Exercise objective: Pick out every line in the data below that contains the word "minimum", and copy each of those lines in full.
┏━━
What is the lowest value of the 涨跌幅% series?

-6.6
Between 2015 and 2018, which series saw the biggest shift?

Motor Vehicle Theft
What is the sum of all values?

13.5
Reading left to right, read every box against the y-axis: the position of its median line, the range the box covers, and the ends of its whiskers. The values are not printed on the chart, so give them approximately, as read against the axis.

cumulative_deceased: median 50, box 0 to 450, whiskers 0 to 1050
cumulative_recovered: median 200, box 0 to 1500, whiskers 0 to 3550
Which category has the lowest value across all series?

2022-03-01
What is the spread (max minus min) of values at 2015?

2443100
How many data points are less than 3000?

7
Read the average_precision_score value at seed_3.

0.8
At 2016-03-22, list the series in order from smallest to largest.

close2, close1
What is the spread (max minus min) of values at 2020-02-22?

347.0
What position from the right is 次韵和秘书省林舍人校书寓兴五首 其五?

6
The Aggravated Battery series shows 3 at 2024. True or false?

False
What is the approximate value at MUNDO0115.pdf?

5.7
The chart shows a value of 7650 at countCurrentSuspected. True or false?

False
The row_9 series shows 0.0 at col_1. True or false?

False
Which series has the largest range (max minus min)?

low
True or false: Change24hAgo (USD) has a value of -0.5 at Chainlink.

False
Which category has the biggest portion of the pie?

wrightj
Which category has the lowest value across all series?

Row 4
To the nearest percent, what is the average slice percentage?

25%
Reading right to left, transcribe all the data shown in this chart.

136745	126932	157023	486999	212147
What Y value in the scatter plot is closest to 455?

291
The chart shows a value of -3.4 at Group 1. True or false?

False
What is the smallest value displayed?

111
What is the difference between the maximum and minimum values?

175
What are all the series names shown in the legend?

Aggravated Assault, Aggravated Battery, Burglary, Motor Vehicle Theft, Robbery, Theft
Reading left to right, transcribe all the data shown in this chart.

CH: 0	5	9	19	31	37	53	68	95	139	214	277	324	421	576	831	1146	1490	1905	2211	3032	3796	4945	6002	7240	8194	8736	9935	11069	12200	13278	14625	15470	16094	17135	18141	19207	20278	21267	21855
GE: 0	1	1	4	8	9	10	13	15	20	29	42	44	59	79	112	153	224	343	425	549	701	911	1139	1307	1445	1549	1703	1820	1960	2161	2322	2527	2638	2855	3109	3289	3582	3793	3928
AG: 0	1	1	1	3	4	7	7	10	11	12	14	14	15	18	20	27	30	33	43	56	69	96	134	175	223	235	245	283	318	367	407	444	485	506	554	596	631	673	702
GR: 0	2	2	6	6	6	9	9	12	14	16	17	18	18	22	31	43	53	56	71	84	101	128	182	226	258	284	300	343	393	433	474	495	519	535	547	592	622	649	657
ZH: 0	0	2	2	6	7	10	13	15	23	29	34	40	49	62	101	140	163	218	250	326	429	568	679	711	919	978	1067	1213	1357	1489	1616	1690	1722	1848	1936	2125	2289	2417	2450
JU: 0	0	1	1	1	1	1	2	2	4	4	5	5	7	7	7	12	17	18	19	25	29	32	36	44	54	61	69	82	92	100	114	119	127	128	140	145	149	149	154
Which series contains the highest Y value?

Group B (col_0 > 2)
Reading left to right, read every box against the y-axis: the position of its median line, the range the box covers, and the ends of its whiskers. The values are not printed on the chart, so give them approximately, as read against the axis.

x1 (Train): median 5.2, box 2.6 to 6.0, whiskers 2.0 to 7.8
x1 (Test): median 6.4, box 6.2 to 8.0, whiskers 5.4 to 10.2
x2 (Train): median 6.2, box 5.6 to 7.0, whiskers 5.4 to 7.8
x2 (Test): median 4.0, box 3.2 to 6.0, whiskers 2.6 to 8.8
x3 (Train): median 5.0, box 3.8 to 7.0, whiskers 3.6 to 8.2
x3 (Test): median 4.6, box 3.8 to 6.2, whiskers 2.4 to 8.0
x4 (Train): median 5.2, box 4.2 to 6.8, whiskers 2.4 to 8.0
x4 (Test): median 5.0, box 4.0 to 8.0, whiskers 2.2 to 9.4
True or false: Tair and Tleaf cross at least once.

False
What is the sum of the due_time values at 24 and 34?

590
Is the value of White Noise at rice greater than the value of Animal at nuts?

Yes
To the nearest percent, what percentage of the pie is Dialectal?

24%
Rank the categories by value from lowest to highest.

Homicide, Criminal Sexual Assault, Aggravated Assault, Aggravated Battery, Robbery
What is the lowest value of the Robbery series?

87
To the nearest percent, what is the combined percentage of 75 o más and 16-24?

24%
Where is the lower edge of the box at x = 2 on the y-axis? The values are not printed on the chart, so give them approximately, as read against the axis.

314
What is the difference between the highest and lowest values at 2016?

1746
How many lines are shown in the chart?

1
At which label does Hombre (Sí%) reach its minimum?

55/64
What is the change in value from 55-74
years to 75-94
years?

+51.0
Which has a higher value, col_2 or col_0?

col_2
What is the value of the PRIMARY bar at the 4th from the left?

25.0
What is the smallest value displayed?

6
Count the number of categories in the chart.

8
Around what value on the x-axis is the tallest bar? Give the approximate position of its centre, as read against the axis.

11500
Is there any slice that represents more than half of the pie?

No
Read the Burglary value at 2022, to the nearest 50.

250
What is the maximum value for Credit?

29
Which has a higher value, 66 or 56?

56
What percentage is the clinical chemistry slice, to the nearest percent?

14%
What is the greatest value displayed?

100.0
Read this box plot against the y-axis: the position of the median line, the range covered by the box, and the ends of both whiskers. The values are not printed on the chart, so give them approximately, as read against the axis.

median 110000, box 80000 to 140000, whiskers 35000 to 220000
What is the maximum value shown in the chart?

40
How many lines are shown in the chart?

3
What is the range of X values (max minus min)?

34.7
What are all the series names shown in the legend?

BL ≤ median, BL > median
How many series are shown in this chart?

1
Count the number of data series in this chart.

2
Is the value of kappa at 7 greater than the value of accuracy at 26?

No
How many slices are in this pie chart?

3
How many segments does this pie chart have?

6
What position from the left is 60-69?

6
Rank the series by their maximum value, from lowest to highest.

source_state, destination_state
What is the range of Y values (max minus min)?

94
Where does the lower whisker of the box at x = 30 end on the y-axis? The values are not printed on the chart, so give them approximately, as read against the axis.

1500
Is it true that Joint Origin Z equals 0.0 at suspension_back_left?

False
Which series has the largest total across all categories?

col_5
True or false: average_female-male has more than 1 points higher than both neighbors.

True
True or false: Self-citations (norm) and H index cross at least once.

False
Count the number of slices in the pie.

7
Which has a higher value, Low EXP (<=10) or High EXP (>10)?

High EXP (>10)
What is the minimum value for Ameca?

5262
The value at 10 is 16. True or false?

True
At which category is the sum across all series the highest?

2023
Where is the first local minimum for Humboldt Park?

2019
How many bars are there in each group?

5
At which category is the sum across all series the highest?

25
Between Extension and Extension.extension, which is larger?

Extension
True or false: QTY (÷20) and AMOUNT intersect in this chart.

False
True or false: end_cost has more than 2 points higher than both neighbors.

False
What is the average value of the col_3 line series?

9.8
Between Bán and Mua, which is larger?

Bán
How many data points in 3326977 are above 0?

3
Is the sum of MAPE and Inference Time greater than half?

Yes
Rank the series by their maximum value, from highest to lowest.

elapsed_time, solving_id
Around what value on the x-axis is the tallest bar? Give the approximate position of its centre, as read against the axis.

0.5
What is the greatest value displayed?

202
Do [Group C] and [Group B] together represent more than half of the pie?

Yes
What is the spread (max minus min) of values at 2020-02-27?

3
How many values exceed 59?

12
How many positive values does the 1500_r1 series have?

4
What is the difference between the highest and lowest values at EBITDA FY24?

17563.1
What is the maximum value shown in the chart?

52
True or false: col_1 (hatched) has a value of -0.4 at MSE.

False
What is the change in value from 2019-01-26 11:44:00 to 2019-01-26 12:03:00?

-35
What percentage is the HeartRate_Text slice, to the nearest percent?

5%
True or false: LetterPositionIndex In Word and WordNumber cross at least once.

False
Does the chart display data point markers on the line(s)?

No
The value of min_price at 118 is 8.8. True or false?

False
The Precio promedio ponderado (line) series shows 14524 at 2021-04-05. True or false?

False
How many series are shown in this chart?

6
┗━━
Response:
What is the difference between the maximum and minimum values?
At which label does Hombre (Sí%) reach its minimum?
What is the minimum value for Ameca?
Where is the first local minimum for Humboldt Park?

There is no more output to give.